Jessica Diana Kartika adalah salah satu dari sedikit orang yang melihat peluang tersebut. Perempuan ini bahkan baru berusia 25 tahun.
"Logo adalah doa yang tergambar, di sana kita melihat soul dari suatu perusahaan. Logo itu impact-nya bukan hanya ke owner, tapi juga ke tim dan konsumen,” kata Jessica, sang pendiri PT Elemen Sukses Mandiri ini kepada detikFinance.
Dalam menentukan logo yang pas untuk sebuah perusahaan, Jessica mengamati kepribadian si pemilik perusahaan atau bisnis yang dijalankan. "Contohnya, seorang owner yang punya unsur api tapi punya perusahaan di bidang perikanan yang berelemen air, logo perusahaannya harus dibuat sedemikian rupa agar kedua elemen ini seimbang," jelasnya.
Jessica rupanya sudah akrab dengan feng shui sejak kanak-kanak karena sang ayah juga menekuni ilmu feng shui. Setelah membaca sejumlah literatur, dia semakin menyukai feng shui, khususnya ketika duduk di bangku SMA.
Sejak 2007 Jessica memberanikan diri menawarkan jasa. Tiga tahun kemudian, yakni saat kuliah di jurusan desain komunikasi visual Univeristas Kristen Petra Surabaya, Jessica dan teman kuliahnya, Rudyan Wijaya, menseriusi jasa itu dengan mendirikan perusahaan.
Mereka memulai di sebuah garasi dan bermodalkan sebuah komputer. Tapi lantaran usaha ini unik dan sedikit pesaing, usaha mereka berkembang dan respons kliennya positif. "Setelah pembuatan desain logo, klien-kilien saya bisnisnya semakin bertumbuh," ujarnya.
Kini Jessica sudah punya cabang di Jakarta dan Surabaya. Kliennya datang dari ratusan perusahaan dan institusi, baik domestik maupun internasional. "Di Indonesia, klien kami tersebar dari Medan sampai Sorong. Untuk yang asing, ada dari Singapura, Taiwan, Kamboja, dan Amerika Serikat," katanya.
Jessica bahkan menyabet sejumlah penghargaan. Di antaranya dari Japan Foundation, yang dibuatkan logo kerjasama Indonesia-Jepang yang memadukan dua budaya. Karya tersebut dipajang di cabang-cabang Japan Foundation di seluruh dunia.
Penyuka anjing pomeranian juga memenangkan penghargaan Wirausaha Mandiri 2011 dalam kategori terinovatif dan teredukatif.
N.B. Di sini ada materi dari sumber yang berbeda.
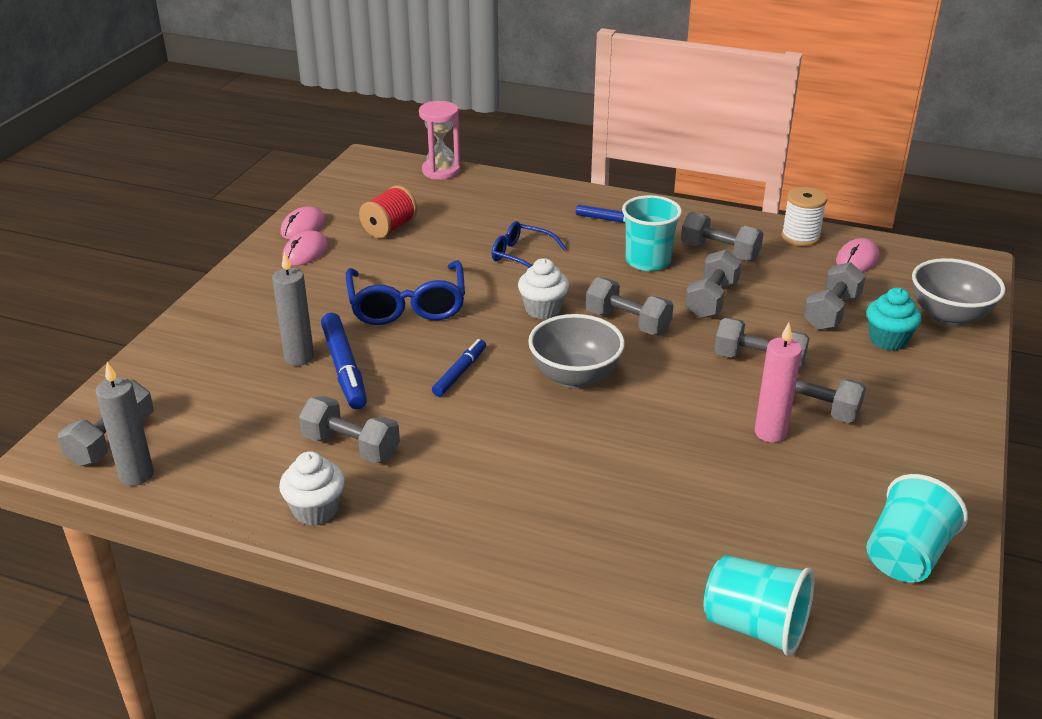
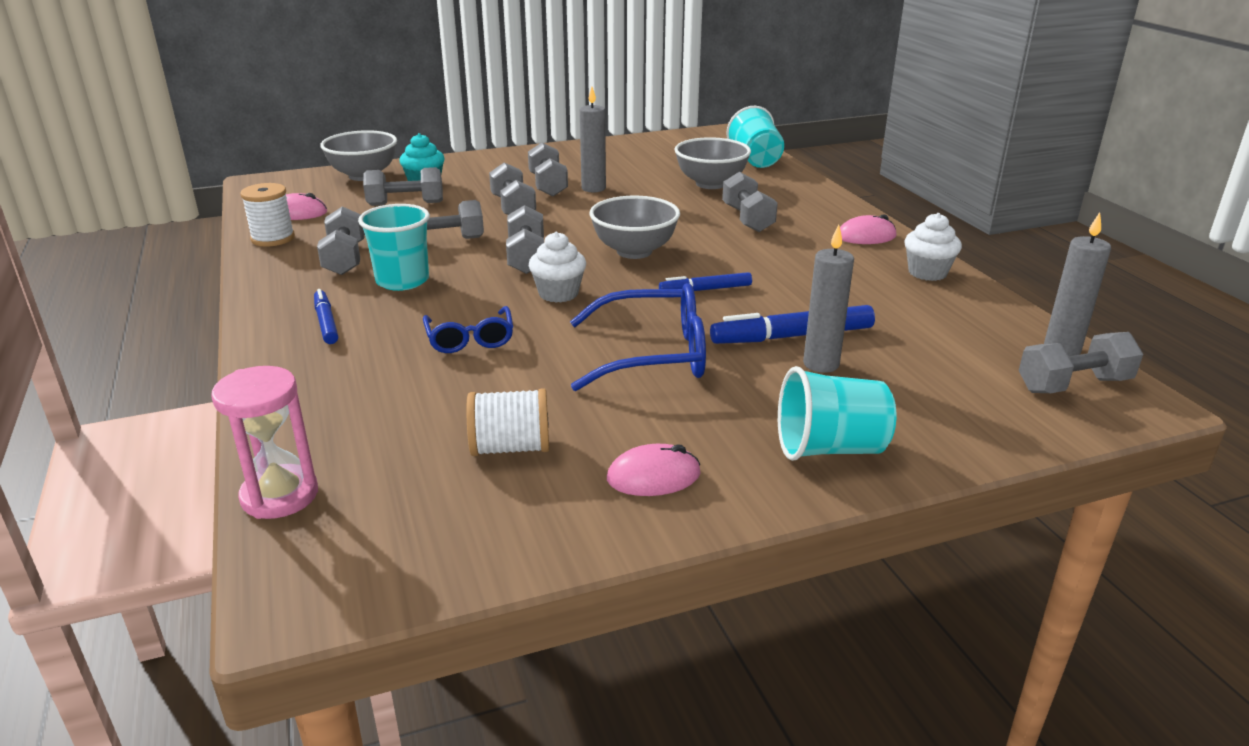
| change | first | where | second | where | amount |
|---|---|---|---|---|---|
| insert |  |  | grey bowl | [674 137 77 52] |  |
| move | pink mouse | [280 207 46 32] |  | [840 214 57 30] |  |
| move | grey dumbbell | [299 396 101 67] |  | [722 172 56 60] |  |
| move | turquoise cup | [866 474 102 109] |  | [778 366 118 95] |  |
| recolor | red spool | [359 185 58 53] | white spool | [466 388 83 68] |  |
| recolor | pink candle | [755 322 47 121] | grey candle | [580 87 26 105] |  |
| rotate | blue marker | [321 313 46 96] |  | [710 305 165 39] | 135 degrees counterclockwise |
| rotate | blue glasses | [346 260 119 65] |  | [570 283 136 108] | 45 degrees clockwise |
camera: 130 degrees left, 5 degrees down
Jessica bilang belum ada pesaing yang mengkhawatirkan dalam bisnis ini. Itulah sebabnya dia berani menerima 5-8 klien per bulan. Sejauh ini belum ada keluhan dari klien. "Bahkan banyak yang ingin melanjutkan kerjasama," ujarnya.
Bagaimana pendapatannya? Jessica malu-malu membahasnya. "Rezeki itu di tangan yang di atas ya," ujarnya.
Jessica menegaskan, feng shui bukanlah mistik tapi sesuatu yang rasional sehingga bisa dipelajari. Tapi memang masih banyak pandangan masyarakat yang menilai sebaliknya. Bagi Jessica ini tantangan tersendiri.
Jessica mencontohkan rumah yang berposisi tusuk sate, yang sering dikatakan kurang baik secara feng shui. "Rumah di tusuk sate terpapar angin dari tiga sudut, sehingga kurang baik bagi kesehatan. Tapi ada solusinya, yaitu menanam pohon di sekeling rumah untuk meredam angin," katanya.
Yoyok Indrayatno, pengamat wirausaha, menilai kebutuhan terhadap feng shui seakan tidak pernah ada habisnya. "Jangankan untuk bisnis, membangun rumah saja kita terkadang masih berpedoman kepada feng shui," ujarnya.
Oleh karena itu, dia berpendapat bisnis Jessica memiliki prospek cerah. Untuk mengembangkan bisnis, Yoyok berpendapat perlu ada tambahan selain ilmu feng shui dari China. "Bisa saja dikombinasikan dengan kultur Jawa, Sunda, dan sebagainya. Ini membuat orang bisa lebih masuk," katanya.
Iim Rusyamsi, pengamat wirausaha, memperkirakan bisnis Jessica akan semakin maju. "Sekarang mulai banyak wirausahawan baru. Mereka tentu butuh logo perusahaan yang bagus sebagai image branding. Logo yang dibuat berdasarkan feng shui tentu bisa menjadi pilihan," katanya.